[Goal of the exercise] Give the lines of the material again, starting with the line with "common name: Bishop's mitre" and going on through the line with "genus: Xestia", with "phylum" swapped for "division" and all else unchanged.

[Provided data]
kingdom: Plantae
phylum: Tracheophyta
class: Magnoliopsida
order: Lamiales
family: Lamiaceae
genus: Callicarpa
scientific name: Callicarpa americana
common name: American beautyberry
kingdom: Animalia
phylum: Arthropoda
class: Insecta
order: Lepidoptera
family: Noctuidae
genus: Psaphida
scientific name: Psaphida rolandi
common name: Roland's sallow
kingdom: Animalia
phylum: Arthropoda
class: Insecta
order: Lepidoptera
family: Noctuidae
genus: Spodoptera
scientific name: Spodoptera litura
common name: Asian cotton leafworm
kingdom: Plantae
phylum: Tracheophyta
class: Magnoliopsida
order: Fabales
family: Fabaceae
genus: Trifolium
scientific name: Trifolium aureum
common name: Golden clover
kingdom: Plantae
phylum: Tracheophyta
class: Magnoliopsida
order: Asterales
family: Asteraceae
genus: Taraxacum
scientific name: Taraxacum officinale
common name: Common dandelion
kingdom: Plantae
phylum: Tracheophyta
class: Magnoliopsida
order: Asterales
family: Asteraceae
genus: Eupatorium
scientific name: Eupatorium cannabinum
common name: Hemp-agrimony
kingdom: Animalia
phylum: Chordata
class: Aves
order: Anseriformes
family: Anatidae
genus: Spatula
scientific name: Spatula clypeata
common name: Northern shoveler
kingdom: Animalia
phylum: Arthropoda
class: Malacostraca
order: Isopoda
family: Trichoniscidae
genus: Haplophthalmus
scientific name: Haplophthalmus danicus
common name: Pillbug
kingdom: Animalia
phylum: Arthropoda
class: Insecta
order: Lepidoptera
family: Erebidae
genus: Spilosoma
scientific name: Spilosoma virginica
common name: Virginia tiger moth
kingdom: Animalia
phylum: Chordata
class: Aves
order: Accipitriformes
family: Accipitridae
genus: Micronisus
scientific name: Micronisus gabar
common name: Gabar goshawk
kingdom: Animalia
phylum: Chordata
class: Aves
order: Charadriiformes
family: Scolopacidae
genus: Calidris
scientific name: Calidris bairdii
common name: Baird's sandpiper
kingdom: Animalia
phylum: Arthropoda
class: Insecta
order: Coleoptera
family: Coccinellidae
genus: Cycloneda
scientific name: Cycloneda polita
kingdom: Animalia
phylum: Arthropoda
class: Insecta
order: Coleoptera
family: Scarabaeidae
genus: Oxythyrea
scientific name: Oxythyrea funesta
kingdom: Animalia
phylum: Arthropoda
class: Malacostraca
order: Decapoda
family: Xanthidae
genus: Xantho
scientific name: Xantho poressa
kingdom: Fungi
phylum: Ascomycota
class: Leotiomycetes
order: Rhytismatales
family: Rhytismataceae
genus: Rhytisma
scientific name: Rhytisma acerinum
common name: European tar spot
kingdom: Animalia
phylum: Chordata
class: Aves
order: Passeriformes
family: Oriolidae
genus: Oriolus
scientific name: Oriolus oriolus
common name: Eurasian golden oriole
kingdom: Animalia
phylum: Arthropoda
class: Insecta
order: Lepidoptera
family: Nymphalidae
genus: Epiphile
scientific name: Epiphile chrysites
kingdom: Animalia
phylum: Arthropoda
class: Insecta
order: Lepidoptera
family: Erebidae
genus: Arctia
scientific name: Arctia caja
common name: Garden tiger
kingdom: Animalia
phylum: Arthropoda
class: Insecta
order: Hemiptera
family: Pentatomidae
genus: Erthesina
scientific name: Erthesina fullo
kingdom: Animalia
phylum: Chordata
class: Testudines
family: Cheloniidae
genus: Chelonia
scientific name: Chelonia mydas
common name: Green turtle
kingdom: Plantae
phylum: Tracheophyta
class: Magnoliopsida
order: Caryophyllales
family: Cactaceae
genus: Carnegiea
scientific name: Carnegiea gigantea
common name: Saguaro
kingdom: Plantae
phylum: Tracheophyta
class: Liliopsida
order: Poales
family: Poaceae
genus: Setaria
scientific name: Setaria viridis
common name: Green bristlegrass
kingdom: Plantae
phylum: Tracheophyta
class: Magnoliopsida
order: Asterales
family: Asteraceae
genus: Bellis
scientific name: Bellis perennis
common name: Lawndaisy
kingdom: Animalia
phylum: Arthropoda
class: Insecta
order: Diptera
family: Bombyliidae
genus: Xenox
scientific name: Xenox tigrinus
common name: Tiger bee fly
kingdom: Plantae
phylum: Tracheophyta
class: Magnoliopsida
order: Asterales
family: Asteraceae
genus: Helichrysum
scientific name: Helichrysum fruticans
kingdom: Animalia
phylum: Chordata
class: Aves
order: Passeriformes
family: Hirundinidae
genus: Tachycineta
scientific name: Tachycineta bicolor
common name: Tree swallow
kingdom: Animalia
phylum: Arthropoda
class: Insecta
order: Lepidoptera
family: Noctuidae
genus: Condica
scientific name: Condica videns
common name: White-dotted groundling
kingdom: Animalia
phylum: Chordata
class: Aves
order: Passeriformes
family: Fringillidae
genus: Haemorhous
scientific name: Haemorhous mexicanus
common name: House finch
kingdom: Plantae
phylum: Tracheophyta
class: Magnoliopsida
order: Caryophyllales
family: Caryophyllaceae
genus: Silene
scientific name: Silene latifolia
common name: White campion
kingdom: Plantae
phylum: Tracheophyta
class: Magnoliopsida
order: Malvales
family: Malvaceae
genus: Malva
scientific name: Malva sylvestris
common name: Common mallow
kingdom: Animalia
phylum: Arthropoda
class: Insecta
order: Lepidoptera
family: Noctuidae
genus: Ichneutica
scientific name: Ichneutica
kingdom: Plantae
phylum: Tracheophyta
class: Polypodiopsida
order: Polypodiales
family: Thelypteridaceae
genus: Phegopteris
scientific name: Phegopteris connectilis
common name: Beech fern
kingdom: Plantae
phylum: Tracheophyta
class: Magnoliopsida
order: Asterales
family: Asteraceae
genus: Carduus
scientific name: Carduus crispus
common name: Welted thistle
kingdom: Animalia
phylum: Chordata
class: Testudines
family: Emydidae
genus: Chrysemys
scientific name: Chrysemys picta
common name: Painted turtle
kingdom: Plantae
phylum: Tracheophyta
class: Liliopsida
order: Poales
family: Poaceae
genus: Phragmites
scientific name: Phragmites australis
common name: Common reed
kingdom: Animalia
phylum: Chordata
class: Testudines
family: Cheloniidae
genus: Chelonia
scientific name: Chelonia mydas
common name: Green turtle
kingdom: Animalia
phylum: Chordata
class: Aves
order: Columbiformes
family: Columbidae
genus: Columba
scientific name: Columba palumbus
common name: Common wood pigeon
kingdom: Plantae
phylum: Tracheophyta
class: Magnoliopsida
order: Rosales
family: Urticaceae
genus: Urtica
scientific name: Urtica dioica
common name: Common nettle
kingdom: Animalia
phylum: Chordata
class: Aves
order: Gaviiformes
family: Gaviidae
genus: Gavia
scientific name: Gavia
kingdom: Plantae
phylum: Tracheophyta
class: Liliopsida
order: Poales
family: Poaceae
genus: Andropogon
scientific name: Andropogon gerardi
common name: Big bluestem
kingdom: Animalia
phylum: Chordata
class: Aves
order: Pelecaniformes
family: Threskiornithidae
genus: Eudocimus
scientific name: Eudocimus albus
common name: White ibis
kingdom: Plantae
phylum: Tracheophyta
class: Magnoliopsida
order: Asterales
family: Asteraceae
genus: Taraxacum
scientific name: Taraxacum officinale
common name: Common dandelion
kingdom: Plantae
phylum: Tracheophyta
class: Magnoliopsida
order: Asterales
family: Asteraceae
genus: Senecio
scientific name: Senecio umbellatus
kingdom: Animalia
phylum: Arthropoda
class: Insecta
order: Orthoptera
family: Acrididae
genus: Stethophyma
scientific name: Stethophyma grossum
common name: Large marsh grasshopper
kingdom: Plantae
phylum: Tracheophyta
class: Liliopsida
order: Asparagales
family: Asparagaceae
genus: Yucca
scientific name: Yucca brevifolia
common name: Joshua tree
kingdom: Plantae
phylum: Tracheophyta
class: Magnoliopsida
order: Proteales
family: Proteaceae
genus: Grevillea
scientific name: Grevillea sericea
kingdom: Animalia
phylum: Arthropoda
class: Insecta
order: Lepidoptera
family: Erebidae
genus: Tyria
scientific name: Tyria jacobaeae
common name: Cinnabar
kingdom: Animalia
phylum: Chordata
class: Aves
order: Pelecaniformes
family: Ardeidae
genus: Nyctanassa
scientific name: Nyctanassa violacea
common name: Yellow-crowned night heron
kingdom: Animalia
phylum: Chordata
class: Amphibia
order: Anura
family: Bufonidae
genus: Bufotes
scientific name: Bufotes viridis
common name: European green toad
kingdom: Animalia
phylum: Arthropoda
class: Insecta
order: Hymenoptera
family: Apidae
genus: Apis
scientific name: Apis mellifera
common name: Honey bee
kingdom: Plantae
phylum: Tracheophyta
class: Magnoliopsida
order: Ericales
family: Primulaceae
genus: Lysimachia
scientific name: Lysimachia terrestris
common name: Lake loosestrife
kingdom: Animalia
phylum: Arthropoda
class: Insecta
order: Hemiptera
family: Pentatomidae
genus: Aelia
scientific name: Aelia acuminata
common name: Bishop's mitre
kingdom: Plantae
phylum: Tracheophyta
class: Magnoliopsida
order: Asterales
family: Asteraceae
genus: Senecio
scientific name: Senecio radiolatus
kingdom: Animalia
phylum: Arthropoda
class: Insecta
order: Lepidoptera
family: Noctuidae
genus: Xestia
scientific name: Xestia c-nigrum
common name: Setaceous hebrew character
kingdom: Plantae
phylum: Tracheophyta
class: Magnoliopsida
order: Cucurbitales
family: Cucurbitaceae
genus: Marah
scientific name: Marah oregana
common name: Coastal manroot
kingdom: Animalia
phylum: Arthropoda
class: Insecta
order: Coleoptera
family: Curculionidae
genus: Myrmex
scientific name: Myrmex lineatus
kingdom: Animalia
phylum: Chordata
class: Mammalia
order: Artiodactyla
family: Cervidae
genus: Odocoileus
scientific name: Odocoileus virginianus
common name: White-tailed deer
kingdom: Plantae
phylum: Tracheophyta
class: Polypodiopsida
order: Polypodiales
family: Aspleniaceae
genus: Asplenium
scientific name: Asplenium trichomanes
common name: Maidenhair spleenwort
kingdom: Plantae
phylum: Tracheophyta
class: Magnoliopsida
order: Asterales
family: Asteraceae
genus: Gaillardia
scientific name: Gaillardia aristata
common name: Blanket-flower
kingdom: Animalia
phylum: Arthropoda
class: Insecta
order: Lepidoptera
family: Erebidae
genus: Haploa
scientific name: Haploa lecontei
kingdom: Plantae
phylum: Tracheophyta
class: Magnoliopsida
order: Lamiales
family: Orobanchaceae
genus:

[The completed task]
common name: Bishop's mitre
kingdom: Plantae
division: Tracheophyta
class: Magnoliopsida
order: Asterales
family: Asteraceae
genus: Senecio
scientific name: Senecio radiolatus
kingdom: Animalia
division: Arthropoda
class: Insecta
order: Lepidoptera
family: Noctuidae
genus: Xestia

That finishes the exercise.